──────── Data provided

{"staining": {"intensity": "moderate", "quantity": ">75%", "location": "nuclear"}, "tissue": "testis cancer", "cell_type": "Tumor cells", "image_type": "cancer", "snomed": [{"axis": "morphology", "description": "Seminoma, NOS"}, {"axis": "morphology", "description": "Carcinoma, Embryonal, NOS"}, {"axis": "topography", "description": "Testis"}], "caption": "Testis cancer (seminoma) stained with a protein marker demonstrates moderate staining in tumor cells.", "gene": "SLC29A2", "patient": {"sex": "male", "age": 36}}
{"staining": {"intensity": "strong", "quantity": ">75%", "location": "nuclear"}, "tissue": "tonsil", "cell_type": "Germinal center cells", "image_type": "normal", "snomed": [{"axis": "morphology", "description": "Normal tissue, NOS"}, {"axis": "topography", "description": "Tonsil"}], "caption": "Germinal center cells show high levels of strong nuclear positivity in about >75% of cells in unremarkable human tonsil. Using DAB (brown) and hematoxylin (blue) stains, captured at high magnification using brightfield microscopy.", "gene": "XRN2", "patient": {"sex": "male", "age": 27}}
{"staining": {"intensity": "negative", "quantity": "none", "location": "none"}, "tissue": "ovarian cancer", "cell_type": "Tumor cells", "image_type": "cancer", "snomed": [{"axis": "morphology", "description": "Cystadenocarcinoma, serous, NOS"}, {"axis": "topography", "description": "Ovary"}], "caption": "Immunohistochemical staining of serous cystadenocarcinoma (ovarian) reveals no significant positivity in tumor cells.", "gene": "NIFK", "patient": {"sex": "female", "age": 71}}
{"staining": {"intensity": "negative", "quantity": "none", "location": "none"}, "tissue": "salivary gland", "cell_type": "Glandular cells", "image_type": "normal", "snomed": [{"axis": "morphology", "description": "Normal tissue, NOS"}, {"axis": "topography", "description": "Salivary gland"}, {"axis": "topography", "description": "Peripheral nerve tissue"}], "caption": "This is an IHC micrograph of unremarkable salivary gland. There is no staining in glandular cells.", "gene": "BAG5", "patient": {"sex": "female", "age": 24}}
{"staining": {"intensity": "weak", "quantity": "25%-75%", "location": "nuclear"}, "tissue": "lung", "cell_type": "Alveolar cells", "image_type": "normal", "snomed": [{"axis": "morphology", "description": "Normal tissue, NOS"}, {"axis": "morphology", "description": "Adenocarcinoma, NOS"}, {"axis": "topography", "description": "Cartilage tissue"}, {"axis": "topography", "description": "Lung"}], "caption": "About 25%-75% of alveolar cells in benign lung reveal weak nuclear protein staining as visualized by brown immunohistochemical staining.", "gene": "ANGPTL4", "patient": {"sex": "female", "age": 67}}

────────────────

◆ **Assignment**: Go through the records above and set each one down exactly, please.

◆ **Output for this task**:
{"staining": {"intensity": "moderate", "quantity": ">75%", "location": "nuclear"}, "tissue": "testis cancer", "cell_type": "Tumor cells", "image_type": "cancer", "snomed": [{"axis": "morphology", "description": "Seminoma, NOS"}, {"axis": "morphology", "description": "Carcinoma, Embryonal, NOS"}, {"axis": "topography", "description": "Testis"}], "caption": "Testis cancer (seminoma) stained with a protein marker demonstrates moderate staining in tumor cells.", "gene": "SLC29A2", "patient": {"sex": "male", "age": 36}}
{"staining": {"intensity": "strong", "quantity": ">75%", "location": "nuclear"}, "tissue": "tonsil", "cell_type": "Germinal center cells", "image_type": "normal", "snomed": [{"axis": "morphology", "description": "Normal tissue, NOS"}, {"axis": "topography", "description": "Tonsil"}], "caption": "Germinal center cells show high levels of strong nuclear positivity in about >75% of cells in unremarkable human tonsil. Using DAB (brown) and hematoxylin (blue) stains, captured at high magnification using brightfield microscopy.", "gene": "XRN2", "patient": {"sex": "male", "age": 27}}
{"staining": {"intensity": "negative", "quantity": "none", "location": "none"}, "tissue": "ovarian cancer", "cell_type": "Tumor cells", "image_type": "cancer", "snomed": [{"axis": "morphology", "description": "Cystadenocarcinoma, serous, NOS"}, {"axis": "topography", "description": "Ovary"}], "caption": "Immunohistochemical staining of serous cystadenocarcinoma (ovarian) reveals no significant positivity in tumor cells.", "gene": "NIFK", "patient": {"sex": "female", "age": 71}}
{"staining": {"intensity": "negative", "quantity": "none", "location": "none"}, "tissue": "salivary gland", "cell_type": "Glandular cells", "image_type": "normal", "snomed": [{"axis": "morphology", "description": "Normal tissue, NOS"}, {"axis": "topography", "description": "Salivary gland"}, {"axis": "topography", "description": "Peripheral nerve tissue"}], "caption": "This is an IHC micrograph of unremarkable salivary gland. There is no staining in glandular cells.", "gene": "BAG5", "patient": {"sex": "female", "age": 24}}
{"staining": {"intensity": "weak", "quantity": "25%-75%", "location": "nuclear"}, "tissue": "lung", "cell_type": "Alveolar cells", "image_type": "normal", "snomed": [{"axis": "morphology", "description": "Normal tissue, NOS"}, {"axis": "morphology", "description": "Adenocarcinoma, NOS"}, {"axis": "topography", "description": "Cartilage tissue"}, {"axis": "topography", "description": "Lung"}], "caption": "About 25%-75% of alveolar cells in benign lung reveal weak nuclear protein staining as visualized by brown immunohistochemical staining.", "gene": "ANGPTL4", "patient": {"sex": "female", "age": 67}}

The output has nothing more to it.